Érythrée

S.E. M. Osman Mohammed Saleh, Ministre des affaires étrangères

28 septembre 2009 (64e session)

Eritrea
Statement Summary: 

M. OSMAN SALEH, Ministre des affaires étrangères de l’Érythrée, a déclaré que les Nations Unies auraient dû s’embarquer dans un processus de transformation il y a 20 ans afin de répondre aux exigences du monde de l’après-guerre froide.  Il a dénoncé l’existence d’un « ordre mondial vieillissant », « pris en otage » par une poignée de pays pour servir leurs intérêts particuliers.  Dans ce maëlstrom mondial, où même les populations des pays développés sont aujourd’hui affectées par des crises de toutes sortes, aucun pays n’aura été plus touché que ceux d’Afrique, dont les populations subissent la faim, la pauvreté et les pandémies, a affirmé M. Saleh.  Le continent africain est devenu le terrain de crises et de conflits multiples, a-t-il estimé.  Les appels à la réforme de l’ONU sont nombreux, car depuis 20 ans, cette Organisation est restée enfermée dans les schémas du passé.  La crise économique et financière mondiale est une des conséquences les plus visibles de l’immobilisme et de l’inaction qui ont, hélas, prévalu, a regretté M. Saleh.
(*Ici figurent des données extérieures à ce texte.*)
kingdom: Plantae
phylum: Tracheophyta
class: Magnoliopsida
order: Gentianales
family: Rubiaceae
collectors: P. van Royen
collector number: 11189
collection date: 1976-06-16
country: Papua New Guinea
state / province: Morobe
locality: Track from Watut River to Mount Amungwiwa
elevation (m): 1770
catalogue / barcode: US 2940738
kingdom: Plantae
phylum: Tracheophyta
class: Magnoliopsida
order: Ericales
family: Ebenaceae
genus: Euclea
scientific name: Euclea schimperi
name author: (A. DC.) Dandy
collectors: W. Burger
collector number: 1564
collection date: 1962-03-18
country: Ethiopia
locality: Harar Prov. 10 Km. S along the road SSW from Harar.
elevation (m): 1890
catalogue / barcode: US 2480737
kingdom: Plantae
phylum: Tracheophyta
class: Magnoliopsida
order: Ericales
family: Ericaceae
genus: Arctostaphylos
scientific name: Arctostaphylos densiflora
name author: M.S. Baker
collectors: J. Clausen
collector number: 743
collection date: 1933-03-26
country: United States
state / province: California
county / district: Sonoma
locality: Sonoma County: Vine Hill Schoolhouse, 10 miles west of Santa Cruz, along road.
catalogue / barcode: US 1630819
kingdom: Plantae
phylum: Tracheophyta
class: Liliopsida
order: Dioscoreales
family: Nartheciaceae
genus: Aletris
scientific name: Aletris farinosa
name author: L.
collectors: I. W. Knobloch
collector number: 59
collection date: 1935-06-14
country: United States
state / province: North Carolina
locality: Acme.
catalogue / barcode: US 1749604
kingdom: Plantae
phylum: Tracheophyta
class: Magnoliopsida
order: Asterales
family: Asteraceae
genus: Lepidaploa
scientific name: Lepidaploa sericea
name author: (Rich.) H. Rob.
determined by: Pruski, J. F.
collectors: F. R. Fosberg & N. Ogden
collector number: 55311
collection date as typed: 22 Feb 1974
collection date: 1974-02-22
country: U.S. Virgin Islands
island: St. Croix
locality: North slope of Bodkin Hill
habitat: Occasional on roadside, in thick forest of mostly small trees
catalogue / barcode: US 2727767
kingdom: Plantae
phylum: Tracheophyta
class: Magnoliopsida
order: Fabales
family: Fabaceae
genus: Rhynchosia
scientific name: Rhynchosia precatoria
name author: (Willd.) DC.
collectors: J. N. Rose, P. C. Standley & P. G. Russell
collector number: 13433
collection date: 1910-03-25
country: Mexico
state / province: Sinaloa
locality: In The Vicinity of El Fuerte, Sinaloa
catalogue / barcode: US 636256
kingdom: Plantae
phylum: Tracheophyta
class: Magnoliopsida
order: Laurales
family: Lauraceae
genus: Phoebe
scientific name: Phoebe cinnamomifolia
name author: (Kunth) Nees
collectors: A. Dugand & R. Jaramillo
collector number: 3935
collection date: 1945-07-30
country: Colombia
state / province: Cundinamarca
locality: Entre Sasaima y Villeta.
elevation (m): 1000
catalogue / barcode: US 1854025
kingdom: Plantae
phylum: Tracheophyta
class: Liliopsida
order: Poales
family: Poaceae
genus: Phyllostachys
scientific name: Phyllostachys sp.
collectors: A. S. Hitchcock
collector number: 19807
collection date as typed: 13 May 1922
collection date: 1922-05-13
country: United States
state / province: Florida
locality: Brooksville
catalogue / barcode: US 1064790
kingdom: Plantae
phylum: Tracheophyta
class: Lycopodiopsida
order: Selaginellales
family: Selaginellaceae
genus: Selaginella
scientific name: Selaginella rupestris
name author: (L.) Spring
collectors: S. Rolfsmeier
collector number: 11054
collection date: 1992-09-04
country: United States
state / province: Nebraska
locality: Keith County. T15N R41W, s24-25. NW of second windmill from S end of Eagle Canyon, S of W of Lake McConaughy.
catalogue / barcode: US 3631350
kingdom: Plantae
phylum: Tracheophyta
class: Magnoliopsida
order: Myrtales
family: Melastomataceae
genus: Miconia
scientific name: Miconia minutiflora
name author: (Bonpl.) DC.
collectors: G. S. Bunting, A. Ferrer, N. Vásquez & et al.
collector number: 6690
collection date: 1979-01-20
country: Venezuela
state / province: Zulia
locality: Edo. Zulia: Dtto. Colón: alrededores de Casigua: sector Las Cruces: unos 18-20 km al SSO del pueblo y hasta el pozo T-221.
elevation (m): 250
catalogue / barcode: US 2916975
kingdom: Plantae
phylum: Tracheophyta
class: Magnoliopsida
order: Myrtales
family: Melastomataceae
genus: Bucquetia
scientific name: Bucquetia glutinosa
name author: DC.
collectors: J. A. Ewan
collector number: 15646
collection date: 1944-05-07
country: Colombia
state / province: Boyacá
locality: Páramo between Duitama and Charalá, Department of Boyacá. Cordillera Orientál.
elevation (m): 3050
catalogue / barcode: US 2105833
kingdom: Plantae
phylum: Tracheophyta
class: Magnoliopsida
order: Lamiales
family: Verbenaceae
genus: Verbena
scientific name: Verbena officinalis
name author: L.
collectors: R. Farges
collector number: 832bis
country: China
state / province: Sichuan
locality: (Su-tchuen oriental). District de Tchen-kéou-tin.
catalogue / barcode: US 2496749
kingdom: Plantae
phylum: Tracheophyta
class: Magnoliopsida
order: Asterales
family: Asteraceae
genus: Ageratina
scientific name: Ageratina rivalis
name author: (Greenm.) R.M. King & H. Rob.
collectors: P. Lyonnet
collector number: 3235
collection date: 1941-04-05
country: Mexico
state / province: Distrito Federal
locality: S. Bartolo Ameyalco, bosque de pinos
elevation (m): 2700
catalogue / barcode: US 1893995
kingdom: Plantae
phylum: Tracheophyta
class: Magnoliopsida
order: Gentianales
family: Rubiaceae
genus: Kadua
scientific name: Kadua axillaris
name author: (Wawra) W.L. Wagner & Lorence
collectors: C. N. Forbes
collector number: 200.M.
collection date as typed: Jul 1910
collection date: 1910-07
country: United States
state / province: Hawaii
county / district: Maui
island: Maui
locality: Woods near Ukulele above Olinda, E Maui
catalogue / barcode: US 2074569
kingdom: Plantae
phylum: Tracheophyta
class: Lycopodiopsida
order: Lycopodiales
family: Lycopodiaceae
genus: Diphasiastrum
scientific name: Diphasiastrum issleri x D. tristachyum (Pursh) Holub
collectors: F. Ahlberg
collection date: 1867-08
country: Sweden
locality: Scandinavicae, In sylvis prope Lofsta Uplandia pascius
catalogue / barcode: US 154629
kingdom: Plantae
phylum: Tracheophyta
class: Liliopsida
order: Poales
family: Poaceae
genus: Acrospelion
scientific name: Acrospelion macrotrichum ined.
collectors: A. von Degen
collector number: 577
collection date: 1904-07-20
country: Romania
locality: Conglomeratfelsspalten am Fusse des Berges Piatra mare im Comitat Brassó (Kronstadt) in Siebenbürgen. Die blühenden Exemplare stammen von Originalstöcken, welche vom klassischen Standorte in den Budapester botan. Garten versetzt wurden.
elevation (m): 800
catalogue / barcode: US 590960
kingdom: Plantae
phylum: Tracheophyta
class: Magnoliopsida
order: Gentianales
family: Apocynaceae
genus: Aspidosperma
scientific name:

À cet égard, la principale source de préoccupation demeure le fait que « des groupes d’intérêts spéciaux » sont en très grande partie responsables de la paralysie de l’Afrique, a assuré le Ministre érythréen.  Au lieu de résoudre nos problèmes par nous-mêmes, nous tournons en rond et nous retrouvons au milieu de la pauvreté, de la faim et de la maladie, a-t-il déploré, alors que nous devrions œuvrer activement à la réalisation de notre développement et de notre croissance.  De même, a poursuivi M. Saleh, s’agissant de la résolution des crises et des conflits, « les Africains se montrent dépendants de la bonne volonté des autres ».  « Le rôle de l’Afrique au sein de cette auguste Assemblée, ainsi que dans d’autres organisations internationales, pourrait être décrit au mieux comme inconséquent », a-t-il lancé, avant de dire que « les preuves de cette regrettable situation étaient bien connues ».

La réforme fondamentale que nous appelons de nos vœux, a-t-il encore dit, exige un engagement collectif de notre part.  À cette occasion, il ne serait pas judicieux de s’étendre sur des situations provoquées par les failles et les insuffisances fondamentales de l’ordre mondial actuel.  C’est la raison pour laquelle notre délégation a choisi de ne pas aborder certaines questions importantes relatives à la corne de l’Afrique, en particulier celle de l’occupation illégale de l’État érythréen souverain qui figure parmi les dossiers sur lesquels une action responsable et urgente des Nations Unies est nécessaire, a conclu le Ministre.